Every new route will carry with it a plethora of air and ground risks which will need to be understood and monitored. And the problem with differently-constituted consortia will be to understand how one consortium (with, say, a mobile network operator as a main member) will work alongside another consortium, made up of mainly legacy aviation players.
But at least these companies will be working within a single concept of operation and with a single UTM supplier or consortium, identified early on in the programme.
For other early UAM adopter cities, competition is being planned from the start but limited to just two or three eVTOL competitors (for the moment). Atea and Volocopter are developing competing networks in Singapore; Lilium and Volocopter are fighting it out in Frankfurt; Jaunt and Manta are competing in Naples and Turin, while Jaunt, Manta and Volocopter all plan to develop new services in Rome and Venice.
But for cities where UAM programmes are being pioneered not by government departments or eVTOL OEM/operator consortia, but by vertiport operators, the urban UTM challenge will be far more complex. Almost all vertiport operators have UTM systems and services embedded in their service offerings, with different concepts of operation. This creates a major integration challenge.

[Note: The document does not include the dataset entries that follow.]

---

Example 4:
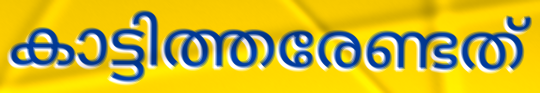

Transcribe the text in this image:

കാട്ടിത്തരേണ്ടത്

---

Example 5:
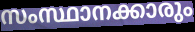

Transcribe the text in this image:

സംസ്ഥാനക്കാരും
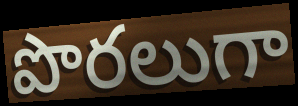
పొరలుగా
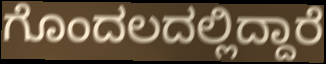
ಗೊಂದಲದಲ್ಲಿದ್ದಾರೆ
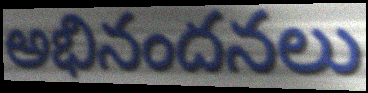
అభినందనలు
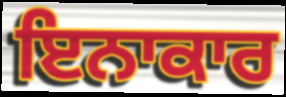
ਇਨਾਕਾਰ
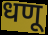
धणू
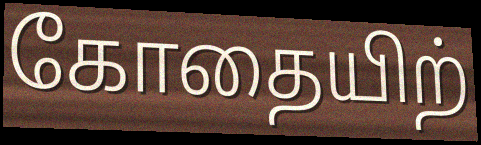
கோதையிற்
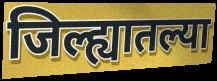
जिल्ह्यातल्या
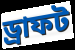
ড্রাফট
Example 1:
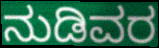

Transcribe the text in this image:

ನುಡಿವರ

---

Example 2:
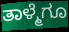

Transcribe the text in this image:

ತಾಳ್ಮೆಗೂ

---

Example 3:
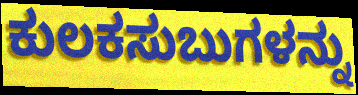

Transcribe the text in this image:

ಕುಲಕಸುಬುಗಳನ್ನು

In Dubai, for example, Skyports, Vports and Kookiejar of Sweden (KOS) are now all developing competing networks. In March 2023 Japanese eVTOL manufacturer SkyDrive and Canadian vertiport manufacturer VPorts announced that they will collaborate in developing the AAM Integrator World Centre in Dubai, on a 37,000-square-metre site within Dubai South. As part of the agreement, VPorts says it will partner with private investors to deliver advanced infrastructure, development, and operations.
This came after the February 2023 announcement that Skyports Infrastructure (with Joby) had had its vertiport design approved for development. According to a press release :“The air mobility exposition demonstrates the RTA (Road and Transport Authority) and Skyports Infrastructure’s planned roadmap for developing a vertiport network in Dubai for launch by 2026, including a concept for how future vertiport infrastructure may look and how it will integrate with existing transportation, including the RTA’s Dubai Metro network and Dubai International Airport.” Four vertiport sites located near Dubai International Airport, Palm Jumeirah, Dubai Downtown and Dubai Marina have been identified for the initial network.

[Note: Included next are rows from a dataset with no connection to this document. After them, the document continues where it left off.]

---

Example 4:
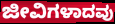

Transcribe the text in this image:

ಜೀವಿಗಳಾದವು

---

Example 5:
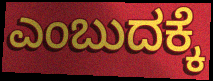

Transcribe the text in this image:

ಎಂಬುದಕ್ಕೆ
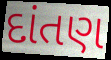
દાંતણ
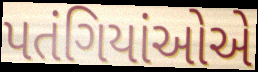
પતંગિયાંઓએ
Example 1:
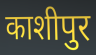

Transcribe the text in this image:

काशीपुर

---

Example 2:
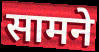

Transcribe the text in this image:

सामने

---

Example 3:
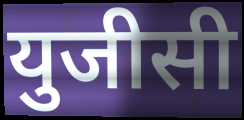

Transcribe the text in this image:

युजीसी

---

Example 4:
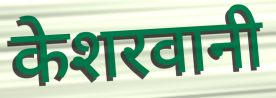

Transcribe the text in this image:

Meanwhile in November 2022, during the MEBAA show in Dubai, Air Chateau and vertiport provider Kookiejar of Sweden (KOS) signed a partnership to establish vertiport operations with a heliport and VIP Lounge Terminal at the Dubai World Central (DWC) Airport’s-Dubai Helipark.
These three competing vertiport-based networks with competing UTM services will somehow need to be integrated within a common operating picture, without compromising the business plans of the vertiport operators,while making space for new entrants – Eve Air Mobility and Falcon Aviation Services also plan to introduce the first eVTOL tourist flights from the Atlantis resort hotel at The Palm in Dubai in 2026.
Dubai is not the only city in the world where competing vertiport operators are developing UAM networks in parallel. Integrating them all will be a huge task and time is tight.